***** Data excerpts *****

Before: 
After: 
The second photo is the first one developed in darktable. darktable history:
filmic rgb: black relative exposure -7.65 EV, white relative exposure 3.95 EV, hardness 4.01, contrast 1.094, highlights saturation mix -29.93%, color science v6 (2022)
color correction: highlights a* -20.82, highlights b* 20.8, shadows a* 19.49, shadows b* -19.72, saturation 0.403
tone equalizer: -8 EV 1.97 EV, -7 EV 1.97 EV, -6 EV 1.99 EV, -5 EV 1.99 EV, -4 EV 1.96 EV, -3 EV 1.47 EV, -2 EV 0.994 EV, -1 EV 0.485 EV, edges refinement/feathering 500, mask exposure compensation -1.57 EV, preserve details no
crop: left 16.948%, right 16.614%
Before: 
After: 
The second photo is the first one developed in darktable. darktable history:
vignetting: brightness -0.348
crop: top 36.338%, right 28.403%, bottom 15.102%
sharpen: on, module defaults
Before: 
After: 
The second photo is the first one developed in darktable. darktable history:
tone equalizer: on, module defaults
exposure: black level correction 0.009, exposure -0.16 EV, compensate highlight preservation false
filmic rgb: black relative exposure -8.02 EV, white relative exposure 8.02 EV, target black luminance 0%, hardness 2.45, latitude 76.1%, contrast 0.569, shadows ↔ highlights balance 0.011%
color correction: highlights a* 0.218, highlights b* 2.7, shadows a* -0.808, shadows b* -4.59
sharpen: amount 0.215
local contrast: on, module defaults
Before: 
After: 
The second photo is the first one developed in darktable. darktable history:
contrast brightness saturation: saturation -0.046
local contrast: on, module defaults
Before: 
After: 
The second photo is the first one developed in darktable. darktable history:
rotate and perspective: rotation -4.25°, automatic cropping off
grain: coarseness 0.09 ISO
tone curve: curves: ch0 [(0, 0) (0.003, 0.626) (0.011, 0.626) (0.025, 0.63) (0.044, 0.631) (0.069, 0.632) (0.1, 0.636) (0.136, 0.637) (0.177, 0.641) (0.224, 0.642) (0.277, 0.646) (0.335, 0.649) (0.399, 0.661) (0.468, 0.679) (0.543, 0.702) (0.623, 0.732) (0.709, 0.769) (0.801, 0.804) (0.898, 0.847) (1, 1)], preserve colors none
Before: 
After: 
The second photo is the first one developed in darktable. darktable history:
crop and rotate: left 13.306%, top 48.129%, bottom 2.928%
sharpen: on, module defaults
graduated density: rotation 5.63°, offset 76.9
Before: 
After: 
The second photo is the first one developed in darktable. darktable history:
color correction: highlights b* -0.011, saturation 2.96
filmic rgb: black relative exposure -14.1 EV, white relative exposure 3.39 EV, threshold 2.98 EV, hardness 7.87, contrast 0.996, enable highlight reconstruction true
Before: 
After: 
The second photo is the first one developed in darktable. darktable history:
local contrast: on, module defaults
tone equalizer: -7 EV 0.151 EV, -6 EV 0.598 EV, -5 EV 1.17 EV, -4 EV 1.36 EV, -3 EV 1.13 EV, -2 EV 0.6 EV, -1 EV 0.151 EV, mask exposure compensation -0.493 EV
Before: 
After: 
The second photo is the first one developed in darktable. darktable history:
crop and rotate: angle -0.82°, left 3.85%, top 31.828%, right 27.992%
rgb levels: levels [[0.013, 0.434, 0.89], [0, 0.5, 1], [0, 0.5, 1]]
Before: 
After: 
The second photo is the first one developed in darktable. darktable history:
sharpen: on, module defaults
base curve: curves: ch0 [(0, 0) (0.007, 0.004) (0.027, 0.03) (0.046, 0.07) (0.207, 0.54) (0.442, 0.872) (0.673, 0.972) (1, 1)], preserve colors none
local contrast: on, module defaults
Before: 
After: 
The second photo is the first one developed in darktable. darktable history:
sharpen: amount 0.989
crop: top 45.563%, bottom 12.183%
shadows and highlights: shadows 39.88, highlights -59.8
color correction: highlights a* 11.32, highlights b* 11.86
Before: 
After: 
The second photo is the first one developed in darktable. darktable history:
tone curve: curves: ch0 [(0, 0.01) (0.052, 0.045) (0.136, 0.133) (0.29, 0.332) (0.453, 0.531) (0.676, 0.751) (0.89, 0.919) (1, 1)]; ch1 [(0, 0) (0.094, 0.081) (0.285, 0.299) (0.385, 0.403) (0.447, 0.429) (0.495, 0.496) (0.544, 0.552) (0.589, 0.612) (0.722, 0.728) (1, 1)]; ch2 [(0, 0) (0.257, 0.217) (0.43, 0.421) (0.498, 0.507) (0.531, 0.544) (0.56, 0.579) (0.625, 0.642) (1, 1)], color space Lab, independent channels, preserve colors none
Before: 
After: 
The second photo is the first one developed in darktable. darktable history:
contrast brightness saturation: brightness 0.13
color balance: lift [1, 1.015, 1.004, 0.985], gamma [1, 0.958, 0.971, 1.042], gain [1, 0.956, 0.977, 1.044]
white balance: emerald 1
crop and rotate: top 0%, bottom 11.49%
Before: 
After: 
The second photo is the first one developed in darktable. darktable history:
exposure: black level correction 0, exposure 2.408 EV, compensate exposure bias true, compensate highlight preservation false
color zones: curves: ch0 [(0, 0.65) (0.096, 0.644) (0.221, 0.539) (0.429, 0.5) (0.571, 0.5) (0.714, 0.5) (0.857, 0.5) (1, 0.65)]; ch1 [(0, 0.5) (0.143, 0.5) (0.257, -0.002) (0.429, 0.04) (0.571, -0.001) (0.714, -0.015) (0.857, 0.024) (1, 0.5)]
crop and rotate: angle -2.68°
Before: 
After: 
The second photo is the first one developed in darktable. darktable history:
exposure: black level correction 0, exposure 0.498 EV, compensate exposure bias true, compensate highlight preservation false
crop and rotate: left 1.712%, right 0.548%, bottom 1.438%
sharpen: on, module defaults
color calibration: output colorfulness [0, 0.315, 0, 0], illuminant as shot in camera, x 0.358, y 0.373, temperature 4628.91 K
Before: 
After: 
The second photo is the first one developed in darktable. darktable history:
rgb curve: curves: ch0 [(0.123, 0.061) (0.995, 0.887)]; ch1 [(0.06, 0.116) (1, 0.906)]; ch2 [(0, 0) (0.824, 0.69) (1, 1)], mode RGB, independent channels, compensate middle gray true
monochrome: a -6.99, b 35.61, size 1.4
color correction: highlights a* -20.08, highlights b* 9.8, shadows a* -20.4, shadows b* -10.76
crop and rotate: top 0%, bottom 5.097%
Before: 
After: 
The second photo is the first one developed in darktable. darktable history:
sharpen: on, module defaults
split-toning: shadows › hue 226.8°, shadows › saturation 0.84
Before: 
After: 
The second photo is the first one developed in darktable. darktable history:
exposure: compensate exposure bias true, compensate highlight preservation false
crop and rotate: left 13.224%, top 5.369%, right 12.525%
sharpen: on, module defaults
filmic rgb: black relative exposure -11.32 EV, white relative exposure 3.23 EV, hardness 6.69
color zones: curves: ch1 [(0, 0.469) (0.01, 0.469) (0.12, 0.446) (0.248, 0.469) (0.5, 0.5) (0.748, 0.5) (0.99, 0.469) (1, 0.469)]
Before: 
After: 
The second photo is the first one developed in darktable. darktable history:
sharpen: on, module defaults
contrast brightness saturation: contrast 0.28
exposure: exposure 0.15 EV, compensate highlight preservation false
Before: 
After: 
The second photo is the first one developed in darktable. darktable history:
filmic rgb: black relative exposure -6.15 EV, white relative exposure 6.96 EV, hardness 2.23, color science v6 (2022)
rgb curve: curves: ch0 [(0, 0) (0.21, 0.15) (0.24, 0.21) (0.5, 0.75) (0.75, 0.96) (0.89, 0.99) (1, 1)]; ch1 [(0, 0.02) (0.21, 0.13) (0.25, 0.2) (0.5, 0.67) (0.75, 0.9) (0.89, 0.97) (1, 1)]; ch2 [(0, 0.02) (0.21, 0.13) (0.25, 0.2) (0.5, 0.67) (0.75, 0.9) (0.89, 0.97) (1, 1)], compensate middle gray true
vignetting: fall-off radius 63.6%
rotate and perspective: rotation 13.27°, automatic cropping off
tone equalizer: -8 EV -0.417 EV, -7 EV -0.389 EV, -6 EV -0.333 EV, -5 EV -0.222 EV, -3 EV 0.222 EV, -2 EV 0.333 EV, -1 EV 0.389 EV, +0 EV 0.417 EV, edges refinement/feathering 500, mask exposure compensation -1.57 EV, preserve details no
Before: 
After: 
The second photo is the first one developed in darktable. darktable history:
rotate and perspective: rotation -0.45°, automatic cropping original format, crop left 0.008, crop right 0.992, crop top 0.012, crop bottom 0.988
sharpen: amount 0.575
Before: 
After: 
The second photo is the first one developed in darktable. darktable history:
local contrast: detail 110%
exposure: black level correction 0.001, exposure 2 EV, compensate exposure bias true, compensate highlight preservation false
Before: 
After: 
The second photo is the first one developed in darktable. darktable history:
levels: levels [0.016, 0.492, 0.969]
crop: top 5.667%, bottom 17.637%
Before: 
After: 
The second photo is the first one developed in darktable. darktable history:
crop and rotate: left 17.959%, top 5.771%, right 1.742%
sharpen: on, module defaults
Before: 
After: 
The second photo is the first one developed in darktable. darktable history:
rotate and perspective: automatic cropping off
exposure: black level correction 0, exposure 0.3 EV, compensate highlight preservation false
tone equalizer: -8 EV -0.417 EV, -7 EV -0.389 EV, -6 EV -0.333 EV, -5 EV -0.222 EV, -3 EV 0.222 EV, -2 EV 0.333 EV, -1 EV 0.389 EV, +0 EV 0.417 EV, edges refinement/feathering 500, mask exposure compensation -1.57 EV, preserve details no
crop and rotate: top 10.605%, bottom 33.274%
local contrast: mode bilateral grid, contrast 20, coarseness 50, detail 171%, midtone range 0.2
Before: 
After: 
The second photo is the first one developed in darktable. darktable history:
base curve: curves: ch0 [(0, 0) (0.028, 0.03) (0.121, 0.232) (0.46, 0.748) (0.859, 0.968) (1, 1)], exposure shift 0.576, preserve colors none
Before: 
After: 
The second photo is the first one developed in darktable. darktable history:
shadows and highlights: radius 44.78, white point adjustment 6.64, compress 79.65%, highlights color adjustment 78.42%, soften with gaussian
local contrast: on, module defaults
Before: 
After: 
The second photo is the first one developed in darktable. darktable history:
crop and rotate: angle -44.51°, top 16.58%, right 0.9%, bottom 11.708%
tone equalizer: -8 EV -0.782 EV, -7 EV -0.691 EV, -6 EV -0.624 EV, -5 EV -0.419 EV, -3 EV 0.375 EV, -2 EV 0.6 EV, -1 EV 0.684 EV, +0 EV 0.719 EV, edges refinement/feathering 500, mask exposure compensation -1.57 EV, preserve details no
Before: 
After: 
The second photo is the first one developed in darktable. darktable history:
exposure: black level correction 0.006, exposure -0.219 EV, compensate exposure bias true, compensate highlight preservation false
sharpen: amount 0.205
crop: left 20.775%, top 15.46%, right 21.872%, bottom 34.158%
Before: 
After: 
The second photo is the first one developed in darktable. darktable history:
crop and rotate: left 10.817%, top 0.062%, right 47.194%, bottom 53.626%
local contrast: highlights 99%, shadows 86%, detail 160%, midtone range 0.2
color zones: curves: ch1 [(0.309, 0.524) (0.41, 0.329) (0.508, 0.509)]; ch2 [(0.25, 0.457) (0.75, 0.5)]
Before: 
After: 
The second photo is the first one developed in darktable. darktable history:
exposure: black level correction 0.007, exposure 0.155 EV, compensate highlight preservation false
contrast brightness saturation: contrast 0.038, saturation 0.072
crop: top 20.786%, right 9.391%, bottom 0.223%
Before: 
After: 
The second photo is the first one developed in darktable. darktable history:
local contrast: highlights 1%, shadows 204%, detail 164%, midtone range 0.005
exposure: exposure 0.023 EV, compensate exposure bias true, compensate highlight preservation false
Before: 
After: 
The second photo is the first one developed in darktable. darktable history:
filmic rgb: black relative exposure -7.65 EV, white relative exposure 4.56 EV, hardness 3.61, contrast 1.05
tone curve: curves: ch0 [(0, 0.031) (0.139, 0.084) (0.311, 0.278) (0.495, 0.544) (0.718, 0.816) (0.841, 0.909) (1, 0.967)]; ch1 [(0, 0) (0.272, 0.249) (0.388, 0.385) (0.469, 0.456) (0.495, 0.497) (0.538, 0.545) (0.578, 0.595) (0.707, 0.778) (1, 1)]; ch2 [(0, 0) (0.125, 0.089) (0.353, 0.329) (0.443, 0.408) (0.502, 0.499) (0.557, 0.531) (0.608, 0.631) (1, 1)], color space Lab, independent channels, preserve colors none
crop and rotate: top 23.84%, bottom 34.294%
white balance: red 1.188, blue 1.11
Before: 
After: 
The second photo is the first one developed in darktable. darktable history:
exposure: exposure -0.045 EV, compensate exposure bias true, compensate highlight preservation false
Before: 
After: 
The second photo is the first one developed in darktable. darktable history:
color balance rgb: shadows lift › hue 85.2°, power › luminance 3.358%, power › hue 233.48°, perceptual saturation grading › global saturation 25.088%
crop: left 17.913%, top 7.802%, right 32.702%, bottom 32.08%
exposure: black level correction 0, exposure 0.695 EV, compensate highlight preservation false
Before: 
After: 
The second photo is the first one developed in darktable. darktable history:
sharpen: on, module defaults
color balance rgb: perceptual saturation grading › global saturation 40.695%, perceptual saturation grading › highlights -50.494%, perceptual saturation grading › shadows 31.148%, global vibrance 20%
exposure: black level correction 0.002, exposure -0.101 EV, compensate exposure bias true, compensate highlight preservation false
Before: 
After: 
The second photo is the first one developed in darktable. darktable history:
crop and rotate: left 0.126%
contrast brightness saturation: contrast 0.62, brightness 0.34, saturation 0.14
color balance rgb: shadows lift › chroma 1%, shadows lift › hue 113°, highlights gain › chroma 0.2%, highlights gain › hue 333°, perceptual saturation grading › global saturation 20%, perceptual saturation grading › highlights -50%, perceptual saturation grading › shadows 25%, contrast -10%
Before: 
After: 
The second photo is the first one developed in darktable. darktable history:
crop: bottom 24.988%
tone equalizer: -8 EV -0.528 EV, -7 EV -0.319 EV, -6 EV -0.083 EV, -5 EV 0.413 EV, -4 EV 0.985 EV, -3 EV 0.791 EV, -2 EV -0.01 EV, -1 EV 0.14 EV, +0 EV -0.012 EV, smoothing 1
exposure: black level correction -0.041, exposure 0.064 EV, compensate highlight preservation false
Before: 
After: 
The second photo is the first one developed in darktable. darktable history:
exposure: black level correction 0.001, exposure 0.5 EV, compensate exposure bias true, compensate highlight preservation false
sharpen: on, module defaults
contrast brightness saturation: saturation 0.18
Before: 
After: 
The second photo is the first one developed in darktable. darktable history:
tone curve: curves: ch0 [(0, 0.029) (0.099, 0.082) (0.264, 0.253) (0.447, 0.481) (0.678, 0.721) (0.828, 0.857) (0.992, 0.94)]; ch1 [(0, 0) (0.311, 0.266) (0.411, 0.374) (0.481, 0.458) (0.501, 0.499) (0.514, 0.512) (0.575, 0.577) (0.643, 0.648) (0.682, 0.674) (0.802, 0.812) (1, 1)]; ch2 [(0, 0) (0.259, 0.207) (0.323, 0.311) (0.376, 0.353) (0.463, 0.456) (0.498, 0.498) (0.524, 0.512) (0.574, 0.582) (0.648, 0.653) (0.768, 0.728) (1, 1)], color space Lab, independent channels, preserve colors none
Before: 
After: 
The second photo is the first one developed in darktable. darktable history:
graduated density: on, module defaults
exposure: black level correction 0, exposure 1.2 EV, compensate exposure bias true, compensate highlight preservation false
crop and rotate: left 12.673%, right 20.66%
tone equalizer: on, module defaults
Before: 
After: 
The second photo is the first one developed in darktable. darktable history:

*****

■ **Task prompt**: Please rewrite the records as a JSON list of strings, starting at the beginning of the records and ending at the line that contains "color correction: highlights a* -20.82, highlights", one string per line with blank lines left out.

■ **Finished task**:
[
  "Before: ",
  "After: ",
  "The second photo is the first one developed in darktable. darktable history:",
  "filmic rgb: black relative exposure -7.65 EV, white relative exposure 3.95 EV, hardness 4.01, contrast 1.094, highlights saturation mix -29.93%, color science v6 (2022)",
  "color correction: highlights a* -20.82, highlights b* 20.8, shadows a* 19.49, shadows b* -19.72, saturation 0.403"
]